É óbvio que os casais homossexuais, como os heterossexuais, têm problemas. Mas isto não quer dizer que não possam fornecer um lar adequado ao desenvolvimento da criança. E, caso o processo de adopção fosse legalizado para casais homossexuais, estes teriam de passar pelo mesmo processo de selecção e burocracias que os restantes candidatos, que têm em vista determinar as suas apetências para adoptar.
Quanto à possível discriminação por parte das outras crianças e da sociedade em geral, temos que ter em consideração o ponto de vista da vítima, e não dos agressores. Noutros casos de discriminação, a punição vai para o agente que discrimina, seja a vítima uma criança negra, obesa, loira, que use óculos, aparelho. Não impedimos a adopção de crianças estrangeiras a casais brancos mesmo que estes sejam discriminados, porque é um direito das pessoas adoptar e dar oportunidades às crianças e não é um direito discriminá-las e marginalizá-las. A palavra-chave aqui é educação. É preciso ensinar quem quer que ainda não saiba que os homossexuais não são monstros. Que são pais capazes. Que o preconceito e a discriminação não é o caminho para uma sociedade de iguais, uma sociedade justa e tolerante. E um indivíduo que espere que a sociedade tem seja tolerante com ele, nos seus hábitos, cores, escolhas, orientações e opiniões, quem quer que espere ter direitos não pode recusar direitos a outras pessoas.

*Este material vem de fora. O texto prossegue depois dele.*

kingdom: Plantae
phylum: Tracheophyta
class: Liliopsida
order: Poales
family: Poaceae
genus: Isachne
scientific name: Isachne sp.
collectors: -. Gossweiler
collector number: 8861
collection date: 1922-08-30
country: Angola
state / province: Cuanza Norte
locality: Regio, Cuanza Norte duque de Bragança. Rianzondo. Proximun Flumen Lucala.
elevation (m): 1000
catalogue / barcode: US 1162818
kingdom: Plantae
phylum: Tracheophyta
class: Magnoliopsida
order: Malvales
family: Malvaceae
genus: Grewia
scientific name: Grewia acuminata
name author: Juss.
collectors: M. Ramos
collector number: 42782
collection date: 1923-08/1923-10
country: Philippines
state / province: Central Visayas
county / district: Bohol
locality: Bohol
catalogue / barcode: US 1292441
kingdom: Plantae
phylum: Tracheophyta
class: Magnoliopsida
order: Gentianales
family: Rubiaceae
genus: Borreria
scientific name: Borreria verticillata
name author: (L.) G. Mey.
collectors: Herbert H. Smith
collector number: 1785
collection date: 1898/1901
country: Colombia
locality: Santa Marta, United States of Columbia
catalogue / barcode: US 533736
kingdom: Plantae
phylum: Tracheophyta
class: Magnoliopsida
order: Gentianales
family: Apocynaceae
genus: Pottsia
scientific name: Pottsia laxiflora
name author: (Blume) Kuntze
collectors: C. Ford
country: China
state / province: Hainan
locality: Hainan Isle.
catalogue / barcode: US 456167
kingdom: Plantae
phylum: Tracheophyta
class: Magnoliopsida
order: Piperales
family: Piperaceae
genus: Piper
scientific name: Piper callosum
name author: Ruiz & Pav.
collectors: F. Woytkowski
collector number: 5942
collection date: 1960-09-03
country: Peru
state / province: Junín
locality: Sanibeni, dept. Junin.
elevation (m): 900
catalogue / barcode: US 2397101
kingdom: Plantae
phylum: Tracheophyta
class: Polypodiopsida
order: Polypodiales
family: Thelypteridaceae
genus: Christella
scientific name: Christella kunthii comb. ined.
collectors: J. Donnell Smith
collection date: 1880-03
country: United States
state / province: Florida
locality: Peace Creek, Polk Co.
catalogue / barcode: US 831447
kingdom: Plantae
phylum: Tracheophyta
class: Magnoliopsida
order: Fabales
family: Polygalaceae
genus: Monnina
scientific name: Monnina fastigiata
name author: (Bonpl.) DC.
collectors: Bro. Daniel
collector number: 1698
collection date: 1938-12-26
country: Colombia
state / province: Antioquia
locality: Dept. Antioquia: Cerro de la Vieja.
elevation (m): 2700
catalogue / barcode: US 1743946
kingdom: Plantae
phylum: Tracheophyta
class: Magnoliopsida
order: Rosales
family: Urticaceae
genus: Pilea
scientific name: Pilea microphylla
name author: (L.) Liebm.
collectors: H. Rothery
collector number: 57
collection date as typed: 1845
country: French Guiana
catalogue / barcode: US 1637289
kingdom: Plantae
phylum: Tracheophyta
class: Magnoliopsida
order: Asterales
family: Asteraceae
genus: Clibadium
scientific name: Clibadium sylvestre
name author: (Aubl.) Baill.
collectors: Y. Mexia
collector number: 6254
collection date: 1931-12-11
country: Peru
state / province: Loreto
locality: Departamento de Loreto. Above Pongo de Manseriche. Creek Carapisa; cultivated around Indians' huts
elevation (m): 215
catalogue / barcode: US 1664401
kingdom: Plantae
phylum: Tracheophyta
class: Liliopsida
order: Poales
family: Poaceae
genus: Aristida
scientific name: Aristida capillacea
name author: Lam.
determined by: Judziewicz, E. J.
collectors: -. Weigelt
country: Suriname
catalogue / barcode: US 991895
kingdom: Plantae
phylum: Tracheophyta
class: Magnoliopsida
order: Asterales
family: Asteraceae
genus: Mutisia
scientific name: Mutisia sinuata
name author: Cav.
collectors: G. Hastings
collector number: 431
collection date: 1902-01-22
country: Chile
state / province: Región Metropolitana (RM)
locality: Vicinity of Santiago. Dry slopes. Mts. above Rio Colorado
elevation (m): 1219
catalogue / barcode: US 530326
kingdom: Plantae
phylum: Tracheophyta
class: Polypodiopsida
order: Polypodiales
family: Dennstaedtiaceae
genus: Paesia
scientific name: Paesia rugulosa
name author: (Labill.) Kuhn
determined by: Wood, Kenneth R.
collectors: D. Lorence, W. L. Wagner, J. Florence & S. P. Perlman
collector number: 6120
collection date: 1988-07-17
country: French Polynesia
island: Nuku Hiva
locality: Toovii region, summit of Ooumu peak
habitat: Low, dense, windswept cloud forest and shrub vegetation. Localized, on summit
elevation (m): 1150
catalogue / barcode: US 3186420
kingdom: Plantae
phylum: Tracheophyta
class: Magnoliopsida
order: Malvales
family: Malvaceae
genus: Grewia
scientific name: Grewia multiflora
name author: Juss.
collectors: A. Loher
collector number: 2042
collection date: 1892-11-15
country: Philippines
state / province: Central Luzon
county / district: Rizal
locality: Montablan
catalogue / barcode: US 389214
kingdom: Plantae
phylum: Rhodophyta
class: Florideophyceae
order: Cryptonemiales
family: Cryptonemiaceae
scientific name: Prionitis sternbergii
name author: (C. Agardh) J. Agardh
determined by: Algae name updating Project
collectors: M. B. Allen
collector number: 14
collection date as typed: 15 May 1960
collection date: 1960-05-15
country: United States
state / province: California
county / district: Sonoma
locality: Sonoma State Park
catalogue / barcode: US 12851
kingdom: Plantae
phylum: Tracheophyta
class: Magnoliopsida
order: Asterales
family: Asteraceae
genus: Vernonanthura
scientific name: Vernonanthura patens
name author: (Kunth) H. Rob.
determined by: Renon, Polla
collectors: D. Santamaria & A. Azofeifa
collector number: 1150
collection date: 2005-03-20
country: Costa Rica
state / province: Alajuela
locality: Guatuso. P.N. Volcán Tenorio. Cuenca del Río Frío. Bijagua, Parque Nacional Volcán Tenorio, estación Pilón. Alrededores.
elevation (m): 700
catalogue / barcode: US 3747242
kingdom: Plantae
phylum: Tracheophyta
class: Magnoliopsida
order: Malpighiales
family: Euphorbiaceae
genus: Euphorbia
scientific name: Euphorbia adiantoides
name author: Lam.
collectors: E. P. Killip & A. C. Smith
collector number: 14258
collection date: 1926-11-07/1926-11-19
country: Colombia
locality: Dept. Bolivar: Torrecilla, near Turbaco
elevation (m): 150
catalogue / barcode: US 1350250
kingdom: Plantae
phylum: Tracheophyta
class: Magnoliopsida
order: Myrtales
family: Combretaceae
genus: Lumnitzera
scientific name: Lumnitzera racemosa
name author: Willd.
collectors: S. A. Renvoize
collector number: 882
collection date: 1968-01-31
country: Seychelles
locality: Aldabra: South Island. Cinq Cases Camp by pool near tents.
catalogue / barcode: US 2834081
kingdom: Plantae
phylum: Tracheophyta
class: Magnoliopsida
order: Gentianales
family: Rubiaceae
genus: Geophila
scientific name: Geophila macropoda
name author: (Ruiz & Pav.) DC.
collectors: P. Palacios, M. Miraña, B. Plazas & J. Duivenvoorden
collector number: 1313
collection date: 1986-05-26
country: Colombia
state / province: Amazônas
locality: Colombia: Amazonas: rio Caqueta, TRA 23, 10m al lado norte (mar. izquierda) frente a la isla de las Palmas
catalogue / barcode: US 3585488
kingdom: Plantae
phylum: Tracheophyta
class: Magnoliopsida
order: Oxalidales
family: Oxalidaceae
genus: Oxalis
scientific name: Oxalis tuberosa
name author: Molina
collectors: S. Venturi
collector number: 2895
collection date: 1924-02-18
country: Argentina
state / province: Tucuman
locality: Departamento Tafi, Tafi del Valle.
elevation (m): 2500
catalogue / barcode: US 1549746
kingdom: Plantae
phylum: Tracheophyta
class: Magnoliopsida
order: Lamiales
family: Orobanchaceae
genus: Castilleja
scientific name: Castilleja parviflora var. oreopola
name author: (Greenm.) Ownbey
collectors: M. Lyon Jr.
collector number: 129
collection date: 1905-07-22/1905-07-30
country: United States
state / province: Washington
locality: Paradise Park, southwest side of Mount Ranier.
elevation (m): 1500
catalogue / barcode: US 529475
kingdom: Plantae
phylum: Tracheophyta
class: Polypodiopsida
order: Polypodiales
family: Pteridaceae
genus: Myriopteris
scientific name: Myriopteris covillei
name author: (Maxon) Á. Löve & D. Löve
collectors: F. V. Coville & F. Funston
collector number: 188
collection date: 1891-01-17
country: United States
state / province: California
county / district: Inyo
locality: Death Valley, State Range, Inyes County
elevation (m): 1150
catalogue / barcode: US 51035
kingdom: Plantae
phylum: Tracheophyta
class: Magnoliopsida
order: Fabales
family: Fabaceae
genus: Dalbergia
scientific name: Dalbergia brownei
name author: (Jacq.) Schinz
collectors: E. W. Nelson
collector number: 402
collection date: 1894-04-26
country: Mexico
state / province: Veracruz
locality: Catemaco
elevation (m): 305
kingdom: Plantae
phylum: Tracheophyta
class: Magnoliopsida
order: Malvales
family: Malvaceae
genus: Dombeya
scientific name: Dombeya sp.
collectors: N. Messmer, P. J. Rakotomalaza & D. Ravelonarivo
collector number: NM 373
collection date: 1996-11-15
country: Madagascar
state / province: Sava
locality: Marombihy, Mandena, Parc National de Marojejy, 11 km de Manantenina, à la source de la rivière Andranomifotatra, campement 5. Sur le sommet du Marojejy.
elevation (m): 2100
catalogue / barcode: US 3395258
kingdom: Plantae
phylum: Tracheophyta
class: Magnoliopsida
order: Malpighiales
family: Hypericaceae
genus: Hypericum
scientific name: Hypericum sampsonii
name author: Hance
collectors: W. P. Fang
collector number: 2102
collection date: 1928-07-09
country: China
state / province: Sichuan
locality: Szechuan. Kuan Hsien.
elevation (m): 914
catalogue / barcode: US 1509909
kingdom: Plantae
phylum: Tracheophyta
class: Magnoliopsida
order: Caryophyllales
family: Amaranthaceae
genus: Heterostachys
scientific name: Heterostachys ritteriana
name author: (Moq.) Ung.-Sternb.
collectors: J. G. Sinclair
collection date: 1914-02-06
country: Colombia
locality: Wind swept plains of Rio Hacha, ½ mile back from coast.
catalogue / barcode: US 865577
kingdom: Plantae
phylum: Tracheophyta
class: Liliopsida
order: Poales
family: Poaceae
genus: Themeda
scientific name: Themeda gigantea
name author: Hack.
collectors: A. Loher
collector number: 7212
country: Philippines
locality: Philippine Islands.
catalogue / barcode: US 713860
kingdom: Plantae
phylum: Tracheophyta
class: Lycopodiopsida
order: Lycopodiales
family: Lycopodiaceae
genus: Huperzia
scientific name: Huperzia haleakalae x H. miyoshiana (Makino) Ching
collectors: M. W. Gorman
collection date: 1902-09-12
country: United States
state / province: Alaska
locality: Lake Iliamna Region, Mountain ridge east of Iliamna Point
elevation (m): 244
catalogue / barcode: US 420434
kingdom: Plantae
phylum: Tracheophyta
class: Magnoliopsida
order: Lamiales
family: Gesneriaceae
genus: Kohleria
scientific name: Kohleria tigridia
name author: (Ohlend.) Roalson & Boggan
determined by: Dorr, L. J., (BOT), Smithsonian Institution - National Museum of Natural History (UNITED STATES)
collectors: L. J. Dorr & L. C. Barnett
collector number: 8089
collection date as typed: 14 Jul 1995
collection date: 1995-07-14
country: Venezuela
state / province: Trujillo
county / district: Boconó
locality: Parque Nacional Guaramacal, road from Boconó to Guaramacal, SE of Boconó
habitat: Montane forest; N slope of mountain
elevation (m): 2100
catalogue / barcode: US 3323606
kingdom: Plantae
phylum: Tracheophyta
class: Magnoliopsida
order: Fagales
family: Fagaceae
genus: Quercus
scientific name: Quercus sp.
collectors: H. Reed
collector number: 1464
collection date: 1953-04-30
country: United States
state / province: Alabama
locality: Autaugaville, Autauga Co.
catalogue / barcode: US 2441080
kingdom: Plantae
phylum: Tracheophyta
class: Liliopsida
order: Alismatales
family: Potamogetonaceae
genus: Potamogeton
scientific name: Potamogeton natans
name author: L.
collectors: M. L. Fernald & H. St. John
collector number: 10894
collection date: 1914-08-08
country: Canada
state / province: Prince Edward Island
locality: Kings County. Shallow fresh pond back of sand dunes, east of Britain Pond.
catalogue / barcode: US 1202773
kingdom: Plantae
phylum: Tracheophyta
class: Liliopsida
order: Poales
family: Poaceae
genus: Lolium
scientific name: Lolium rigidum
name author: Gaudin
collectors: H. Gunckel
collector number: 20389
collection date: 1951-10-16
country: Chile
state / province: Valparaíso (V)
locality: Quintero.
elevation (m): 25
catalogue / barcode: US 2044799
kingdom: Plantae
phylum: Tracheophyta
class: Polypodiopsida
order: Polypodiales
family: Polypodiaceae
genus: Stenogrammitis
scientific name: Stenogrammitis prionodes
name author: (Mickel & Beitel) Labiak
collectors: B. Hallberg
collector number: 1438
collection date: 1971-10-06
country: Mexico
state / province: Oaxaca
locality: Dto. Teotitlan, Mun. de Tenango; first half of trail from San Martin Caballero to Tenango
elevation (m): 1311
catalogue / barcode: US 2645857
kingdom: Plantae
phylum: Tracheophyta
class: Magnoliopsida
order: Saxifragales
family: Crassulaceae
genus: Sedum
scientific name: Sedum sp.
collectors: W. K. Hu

Se uma criança não é prejudicada no seu desenvolvimento por ser criada e educada por pais homossexuais, nem em termos de desenvolvimento físico, psicológico, emocional ou sexual, como demonstram os estudos; se a família está em constante evolução e os papéis dentro dela constantemente se alteram desde à milhares de anos, se uma família com pais homossexuais pode garantir amor e carinho a crianças que por uma ou outra razão crescem em instituições sem presença de pai ou mãe mas de tutores, professores e funcionários pagos responsáveis por eles, como negar-lhes o direito a um lar feliz? E se essa felicidade for ameaçada pelo preconceito das outras pessoas, devemos negar-lhes essa oportunidade e premiar os agressores com a inexistência da diferença, com o atraso na suposta igualdade e liberdade humana? Devemos negar direitos a um extracto importante da população devido à sua orientação sexual? A resposta é não. Não podemos permitir que a diferença seja convertida em anormalidade, que o preconceito seja convertido em regra, e que uma característica de cariz sexual seja o suficiente para julgar a capacidade de duas pessoas com desejo e apetências de fornecer um lar a uma criança que não tem nenhum. Não se trata de escolher entre o menor de dois males, crescer numa instituição ou num lar homossexual. Trata-se de abandonar noções ultrapassadas e acompanhar os novos tempos que virão, sem dúvida alguma, alterar o mundo como o conhecemos – como já foi feito tantas vezes anteriormente. Trata-se de pensar no interesse superior da Criança, na Carta dos Direitos Humanos, na Democracia, e em tudo o que temos como garantido nas nossas vidas, mas que outros não têm. Trata-se de justiça.

Uma família heterossexual não é necessáriamente uma família boa.
Uma família homossexual não é necessáriamente uma família má.